Here’s the problem, as I see it.  There are a lot of Web merchants that promise instant gratification — just put in your credit-card number and off you go.  This is not inherently problematic.  However, a distressingly large number of companies seem designed to screw the consumer through fine print.  Unless you read the end-user license agreement line-by-line, for example, you might not know the extent of rights you’re surrendering.  Like the right to cancel with the same simplicity with which you enrolled.

It is conceded that consumers have a duty to be aware and informed; I don’t generally believe that people are morons who need to be shielded from their own stupidity.  But there is a fine line between “prudence” and “paranoia,” and it seems that people increasingly must act like paranoiacs to achieve the protections usually afforded by simple prudence.

I believe it is unethical for merchants that offer instant-on capability to refuse to provide instant-off capability as well.  If I can subscribe in 10 seconds, I should’t be required to call a long-distance number to hear a sales pitch before I can have an account canceled or an automatic billing cycle terminated.  And if I forget to call, or if I call the day charges hit, I shouldn’t be liable for a full monthly service charge, either — merchants are not entitled to get something for nothing any more than consumers are.

Likewise, I should have the right to directly select whether a service will automatically rebill my credit card without having to comb through the EULA or terms-of-service agreement — especially when the hit is not insignificant and occurs months or even a year after the original transaction.
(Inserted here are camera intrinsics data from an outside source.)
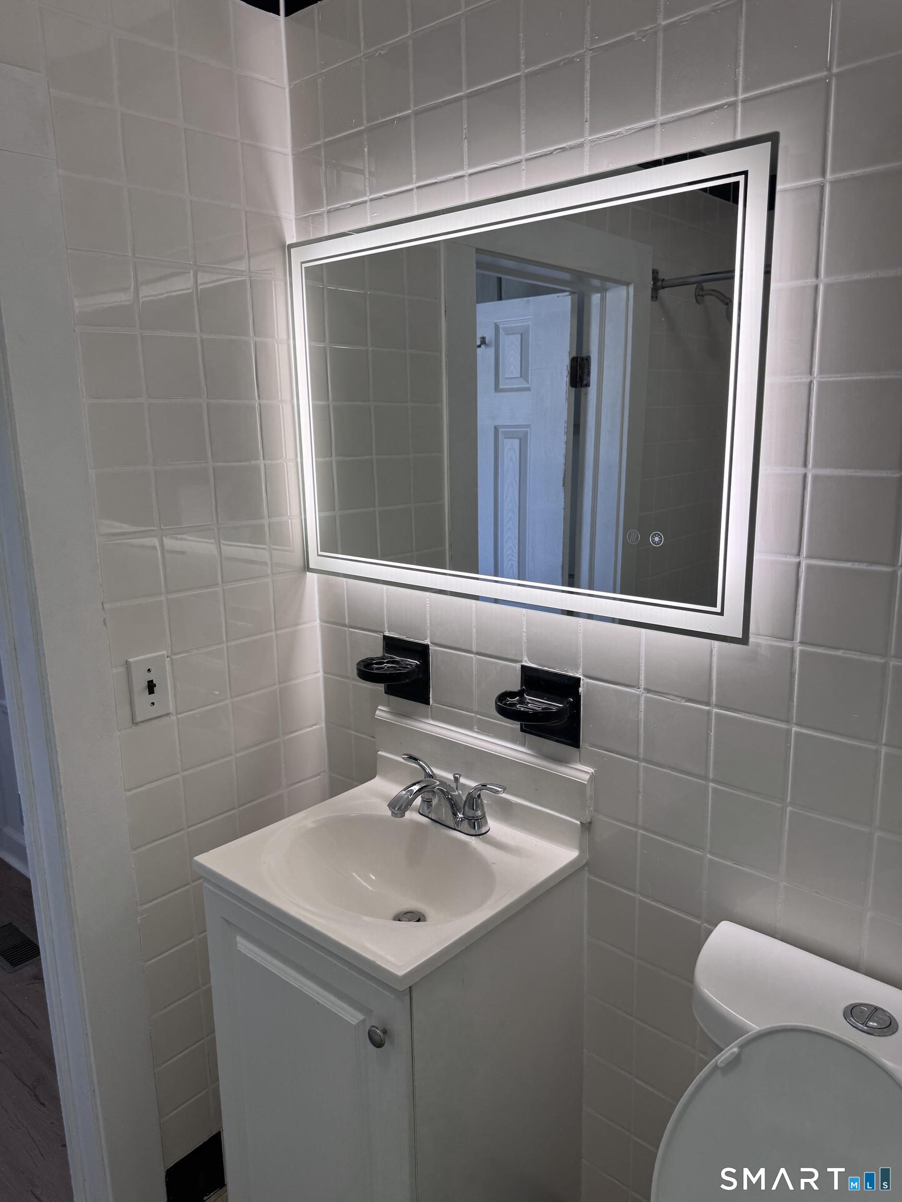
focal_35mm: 24
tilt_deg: -10.9
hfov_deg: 56.8
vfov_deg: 71.6
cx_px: 451
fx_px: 834
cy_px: 601
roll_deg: +2.4
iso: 64
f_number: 1.78
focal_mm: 6.76
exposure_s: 1/205
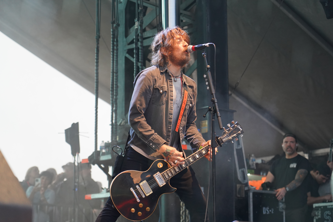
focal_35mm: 105
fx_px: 971
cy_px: 111
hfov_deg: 19.5
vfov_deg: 13.0
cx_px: 166
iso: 3200
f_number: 4
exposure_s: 1/160
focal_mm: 105
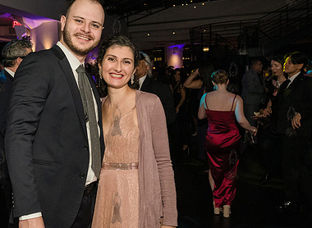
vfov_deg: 33.8
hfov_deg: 43.5
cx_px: 72
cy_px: 107
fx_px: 375
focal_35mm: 42
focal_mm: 24
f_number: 5
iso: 5000
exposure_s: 1/200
And don’t get me started on “bundled” billing.

I suspect consumers are taking it in the shorts through this kind of dishonest business practice.  How many Web-savvy customers get slapped with occasional charges for services they forgot to cancel?  How many people have thrown their telephone against the wall because some arrogant “customer service” representative quoted from a 10-page TOS agreement when explaining why he won’t grant a refund?

As a matter of preference, I do not like governmental intervention into the marketplace.  But this may be a situation where my ox has been sufficiently gored that I’m increasingly willing to make an exception so that predatory online merchants can be brought under control.